Excerpt to read —
Can FERC determine compensation for demand response? Can a Hawaiian utility dump net metering? Those questions are in the news this week. Plus, numbers are in, enough to show a boom in solar and wind installations in the U.S. last year.
The Department of Justice filed an appeal to the Supreme Court to uphold the Federal Energy Regulatory Commission’s Order 745, which directed grid operators to pay for demand response services on par with power generators in wholesale markets. The D.C. Circuit Court ruled in May that FERC did not have the ability to regulate payments for demand response, citing states’ exclusive rights over retail energy markets. The Justice Department argued that Order 745 makes demand response providers “actual and integral participants” in wholesale markets, and thus subject to FERC authority.
This week, AEE hosted a well-timed webinar interview with Former FERC Chairman Jon Wellinghoff, where he argued that demand response is the glue that holds the grid together, and that it is “in no way a retail product.” Click the button below to watch our webinar archive of the interview and learn more about the controversy.
Wellinghoff said he has “a lot of confidence” that the Supreme Court will take up the Order 745 case, and when it does, he said, “we will win hands down,” based on statutory authority and administrative precedent.
But don’t expect resolution anytime soon. Utility Dive points out that it could be eight months or more before the Court takes up the case, and a decision would take longer. In the meantime, market uncertainty is frustrating for companies offering demand response services.
“Everyone who plays in this market is already making Plan B for their sake and their customers,” Mei Shibata, CEO of The Energy Agency and a founding partner at Akasaka Enterprises, told Utility Dive. “When you have this type of uncertainty…it's utter confusion.”

Dataset content —
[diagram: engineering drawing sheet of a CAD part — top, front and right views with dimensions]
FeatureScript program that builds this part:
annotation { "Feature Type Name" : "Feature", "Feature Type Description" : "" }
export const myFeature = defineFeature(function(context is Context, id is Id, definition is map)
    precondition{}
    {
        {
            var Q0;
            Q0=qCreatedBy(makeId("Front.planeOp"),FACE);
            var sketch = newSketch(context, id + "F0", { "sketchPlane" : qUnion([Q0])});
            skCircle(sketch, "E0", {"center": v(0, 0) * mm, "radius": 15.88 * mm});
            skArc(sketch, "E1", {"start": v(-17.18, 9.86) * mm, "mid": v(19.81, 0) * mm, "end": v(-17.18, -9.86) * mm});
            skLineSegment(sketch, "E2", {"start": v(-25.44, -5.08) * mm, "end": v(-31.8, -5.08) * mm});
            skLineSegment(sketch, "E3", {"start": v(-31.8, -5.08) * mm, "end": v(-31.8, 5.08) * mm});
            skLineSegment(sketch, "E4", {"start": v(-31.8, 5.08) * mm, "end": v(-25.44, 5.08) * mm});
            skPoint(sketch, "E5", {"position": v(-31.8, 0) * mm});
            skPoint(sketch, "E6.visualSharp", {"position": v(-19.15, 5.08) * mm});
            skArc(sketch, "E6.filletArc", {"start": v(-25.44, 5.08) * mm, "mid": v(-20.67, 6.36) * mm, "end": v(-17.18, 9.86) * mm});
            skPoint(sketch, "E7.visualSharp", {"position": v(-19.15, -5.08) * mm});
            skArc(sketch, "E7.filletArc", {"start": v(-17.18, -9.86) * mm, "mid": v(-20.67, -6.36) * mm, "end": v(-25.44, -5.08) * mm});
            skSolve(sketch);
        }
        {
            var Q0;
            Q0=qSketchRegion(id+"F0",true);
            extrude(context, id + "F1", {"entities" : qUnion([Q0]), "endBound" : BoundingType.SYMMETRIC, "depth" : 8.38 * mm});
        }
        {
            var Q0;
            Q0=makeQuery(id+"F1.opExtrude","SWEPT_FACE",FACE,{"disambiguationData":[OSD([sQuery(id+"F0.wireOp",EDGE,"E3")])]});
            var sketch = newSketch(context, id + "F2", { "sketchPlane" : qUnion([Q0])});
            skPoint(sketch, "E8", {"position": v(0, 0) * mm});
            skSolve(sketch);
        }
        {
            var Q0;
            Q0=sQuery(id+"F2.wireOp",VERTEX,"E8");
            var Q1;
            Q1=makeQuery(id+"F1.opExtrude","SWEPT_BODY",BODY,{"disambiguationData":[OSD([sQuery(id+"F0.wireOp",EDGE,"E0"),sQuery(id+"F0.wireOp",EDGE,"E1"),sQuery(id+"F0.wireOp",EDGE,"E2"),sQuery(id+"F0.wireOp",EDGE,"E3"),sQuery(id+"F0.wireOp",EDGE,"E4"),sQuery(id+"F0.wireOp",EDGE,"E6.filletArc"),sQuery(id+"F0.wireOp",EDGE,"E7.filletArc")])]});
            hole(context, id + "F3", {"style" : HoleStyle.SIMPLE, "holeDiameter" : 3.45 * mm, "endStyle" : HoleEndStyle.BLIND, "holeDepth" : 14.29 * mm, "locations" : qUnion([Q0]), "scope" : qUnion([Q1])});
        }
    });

What the exercise asks —
Please rewrite the passage of the demand response news roundup starting at "This week, AEE" and ending at "demand response services.", swapping every "webinar" for "web seminar".

Result —
This week, AEE hosted a well-timed web seminar interview with Former FERC Chairman Jon Wellinghoff, where he argued that demand response is the glue that holds the grid together, and that it is “in no way a retail product.” Click the button below to watch our web seminar archive of the interview and learn more about the controversy.
Wellinghoff said he has “a lot of confidence” that the Supreme Court will take up the Order 745 case, and when it does, he said, “we will win hands down,” based on statutory authority and administrative precedent.
But don’t expect resolution anytime soon. Utility Dive points out that it could be eight months or more before the Court takes up the case, and a decision would take longer. In the meantime, market uncertainty is frustrating for companies offering demand response services.